Copy verbatim the block of lines in the entries below whose first line contains "0333 202 6800 enquiries@visqueen.com" and whose last line contains "OHSAS 18001 knight UKAS". Leave out all other lines.

Page-level text extractions
.....

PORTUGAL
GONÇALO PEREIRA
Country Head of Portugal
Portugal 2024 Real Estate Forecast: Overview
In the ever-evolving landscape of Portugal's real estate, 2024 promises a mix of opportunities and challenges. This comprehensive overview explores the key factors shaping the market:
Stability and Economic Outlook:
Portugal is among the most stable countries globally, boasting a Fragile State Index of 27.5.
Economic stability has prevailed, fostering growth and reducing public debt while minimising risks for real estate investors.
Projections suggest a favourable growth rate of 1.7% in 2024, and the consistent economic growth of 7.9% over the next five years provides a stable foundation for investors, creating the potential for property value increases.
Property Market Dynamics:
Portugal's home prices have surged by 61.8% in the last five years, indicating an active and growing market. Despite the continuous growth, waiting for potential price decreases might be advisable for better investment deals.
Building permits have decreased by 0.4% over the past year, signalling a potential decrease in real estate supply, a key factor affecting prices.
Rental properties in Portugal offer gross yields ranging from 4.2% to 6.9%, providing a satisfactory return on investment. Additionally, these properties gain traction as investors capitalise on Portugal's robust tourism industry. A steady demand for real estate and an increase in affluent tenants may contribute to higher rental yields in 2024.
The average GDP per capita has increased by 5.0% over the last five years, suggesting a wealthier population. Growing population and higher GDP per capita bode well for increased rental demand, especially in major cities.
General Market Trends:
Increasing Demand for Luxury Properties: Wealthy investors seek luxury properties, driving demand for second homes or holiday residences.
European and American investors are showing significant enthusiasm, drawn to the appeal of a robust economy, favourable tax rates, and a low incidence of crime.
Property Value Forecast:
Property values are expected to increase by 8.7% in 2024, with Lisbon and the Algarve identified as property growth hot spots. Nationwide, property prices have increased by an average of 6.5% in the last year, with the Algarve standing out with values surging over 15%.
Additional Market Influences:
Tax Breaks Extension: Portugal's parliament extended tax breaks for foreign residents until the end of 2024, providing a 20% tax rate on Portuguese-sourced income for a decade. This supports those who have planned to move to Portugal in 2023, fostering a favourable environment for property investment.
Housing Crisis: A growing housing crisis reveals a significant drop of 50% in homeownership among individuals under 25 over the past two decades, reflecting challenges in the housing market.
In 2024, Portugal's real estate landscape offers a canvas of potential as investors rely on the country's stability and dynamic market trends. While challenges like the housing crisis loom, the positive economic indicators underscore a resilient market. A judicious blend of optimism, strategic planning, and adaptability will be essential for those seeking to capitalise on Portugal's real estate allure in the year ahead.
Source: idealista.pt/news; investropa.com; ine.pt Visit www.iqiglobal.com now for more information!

.....

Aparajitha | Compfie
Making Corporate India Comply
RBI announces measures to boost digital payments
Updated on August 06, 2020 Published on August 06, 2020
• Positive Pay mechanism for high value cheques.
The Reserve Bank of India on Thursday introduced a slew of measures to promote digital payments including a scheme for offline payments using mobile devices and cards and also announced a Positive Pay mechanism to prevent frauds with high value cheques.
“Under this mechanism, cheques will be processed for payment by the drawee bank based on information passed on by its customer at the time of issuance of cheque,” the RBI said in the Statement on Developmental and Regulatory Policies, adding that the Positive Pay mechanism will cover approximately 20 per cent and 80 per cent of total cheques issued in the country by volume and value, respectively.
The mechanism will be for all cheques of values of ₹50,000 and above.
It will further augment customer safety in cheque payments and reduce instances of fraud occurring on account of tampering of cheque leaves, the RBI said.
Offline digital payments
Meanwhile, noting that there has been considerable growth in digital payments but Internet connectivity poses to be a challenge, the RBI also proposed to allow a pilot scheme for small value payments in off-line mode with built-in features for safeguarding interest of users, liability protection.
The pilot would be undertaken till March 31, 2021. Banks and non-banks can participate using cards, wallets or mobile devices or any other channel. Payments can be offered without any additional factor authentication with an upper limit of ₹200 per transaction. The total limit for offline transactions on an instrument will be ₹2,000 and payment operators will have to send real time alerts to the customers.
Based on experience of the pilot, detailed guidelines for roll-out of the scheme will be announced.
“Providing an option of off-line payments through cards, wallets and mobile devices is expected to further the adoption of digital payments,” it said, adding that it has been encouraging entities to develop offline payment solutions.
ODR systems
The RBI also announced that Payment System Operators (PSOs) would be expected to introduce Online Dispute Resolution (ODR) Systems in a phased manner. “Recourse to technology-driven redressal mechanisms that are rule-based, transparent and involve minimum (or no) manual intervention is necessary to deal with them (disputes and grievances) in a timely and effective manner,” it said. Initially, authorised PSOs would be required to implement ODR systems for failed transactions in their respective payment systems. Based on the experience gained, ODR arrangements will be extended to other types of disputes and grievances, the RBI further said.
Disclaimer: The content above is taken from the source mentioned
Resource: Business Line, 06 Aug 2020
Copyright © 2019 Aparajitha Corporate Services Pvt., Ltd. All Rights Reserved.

.....

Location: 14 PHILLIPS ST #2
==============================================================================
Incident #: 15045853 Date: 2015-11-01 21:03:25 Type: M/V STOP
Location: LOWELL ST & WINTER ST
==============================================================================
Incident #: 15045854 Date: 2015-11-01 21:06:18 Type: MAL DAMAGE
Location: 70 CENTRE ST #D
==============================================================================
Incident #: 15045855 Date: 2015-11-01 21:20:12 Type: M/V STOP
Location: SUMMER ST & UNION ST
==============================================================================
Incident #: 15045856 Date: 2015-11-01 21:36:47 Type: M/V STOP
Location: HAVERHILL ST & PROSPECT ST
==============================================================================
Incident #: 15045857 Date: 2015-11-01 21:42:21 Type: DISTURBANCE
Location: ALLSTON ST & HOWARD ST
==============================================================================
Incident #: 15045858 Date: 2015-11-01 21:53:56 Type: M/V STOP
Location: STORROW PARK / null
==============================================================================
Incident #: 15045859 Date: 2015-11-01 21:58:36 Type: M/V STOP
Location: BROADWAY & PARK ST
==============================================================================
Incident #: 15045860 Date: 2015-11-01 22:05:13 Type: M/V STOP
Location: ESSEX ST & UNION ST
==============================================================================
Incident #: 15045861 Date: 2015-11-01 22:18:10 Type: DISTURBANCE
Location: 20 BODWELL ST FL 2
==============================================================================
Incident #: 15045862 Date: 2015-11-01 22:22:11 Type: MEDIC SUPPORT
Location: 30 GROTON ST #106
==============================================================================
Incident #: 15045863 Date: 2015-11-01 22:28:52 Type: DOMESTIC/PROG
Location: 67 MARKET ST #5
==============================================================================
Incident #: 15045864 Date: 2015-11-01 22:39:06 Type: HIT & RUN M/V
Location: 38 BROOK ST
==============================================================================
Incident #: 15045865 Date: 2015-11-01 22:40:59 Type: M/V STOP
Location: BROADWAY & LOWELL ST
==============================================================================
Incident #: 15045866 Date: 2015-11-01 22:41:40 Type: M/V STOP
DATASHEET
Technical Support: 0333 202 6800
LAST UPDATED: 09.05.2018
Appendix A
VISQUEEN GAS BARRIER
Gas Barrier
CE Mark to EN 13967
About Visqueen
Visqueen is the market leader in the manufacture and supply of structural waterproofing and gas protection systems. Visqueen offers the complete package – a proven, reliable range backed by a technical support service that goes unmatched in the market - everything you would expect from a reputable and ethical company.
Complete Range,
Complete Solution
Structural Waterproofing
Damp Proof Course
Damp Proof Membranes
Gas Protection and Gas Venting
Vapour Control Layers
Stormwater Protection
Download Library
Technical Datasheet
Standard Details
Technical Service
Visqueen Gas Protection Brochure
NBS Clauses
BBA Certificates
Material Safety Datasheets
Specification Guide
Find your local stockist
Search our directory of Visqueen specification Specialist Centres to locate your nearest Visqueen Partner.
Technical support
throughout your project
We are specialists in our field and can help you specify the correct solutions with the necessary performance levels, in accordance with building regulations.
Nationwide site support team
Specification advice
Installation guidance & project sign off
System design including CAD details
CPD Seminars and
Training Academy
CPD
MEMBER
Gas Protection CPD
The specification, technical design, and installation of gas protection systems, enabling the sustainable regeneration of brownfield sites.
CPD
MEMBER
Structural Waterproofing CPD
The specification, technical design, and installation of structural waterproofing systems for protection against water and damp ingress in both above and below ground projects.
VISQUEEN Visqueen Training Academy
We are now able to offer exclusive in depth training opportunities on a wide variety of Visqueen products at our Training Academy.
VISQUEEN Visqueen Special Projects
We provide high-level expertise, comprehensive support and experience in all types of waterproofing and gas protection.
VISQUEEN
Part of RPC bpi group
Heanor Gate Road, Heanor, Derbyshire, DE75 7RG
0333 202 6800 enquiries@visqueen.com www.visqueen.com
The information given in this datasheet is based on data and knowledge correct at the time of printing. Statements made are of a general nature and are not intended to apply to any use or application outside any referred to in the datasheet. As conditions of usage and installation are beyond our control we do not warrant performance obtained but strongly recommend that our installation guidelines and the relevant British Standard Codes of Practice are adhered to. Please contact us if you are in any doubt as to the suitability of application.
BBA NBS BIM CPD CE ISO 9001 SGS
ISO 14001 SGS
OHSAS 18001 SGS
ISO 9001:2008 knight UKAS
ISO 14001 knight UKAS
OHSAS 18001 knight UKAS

.....

» RESULT OF THE TASK:
0333 202 6800 enquiries@visqueen.com www.visqueen.com
The information given in this datasheet is based on data and knowledge correct at the time of printing. Statements made are of a general nature and are not intended to apply to any use or application outside any referred to in the datasheet. As conditions of usage and installation are beyond our control we do not warrant performance obtained but strongly recommend that our installation guidelines and the relevant British Standard Codes of Practice are adhered to. Please contact us if you are in any doubt as to the suitability of application.
BBA NBS BIM CPD CE ISO 9001 SGS
ISO 14001 SGS
OHSAS 18001 SGS
ISO 9001:2008 knight UKAS
ISO 14001 knight UKAS
OHSAS 18001 knight UKAS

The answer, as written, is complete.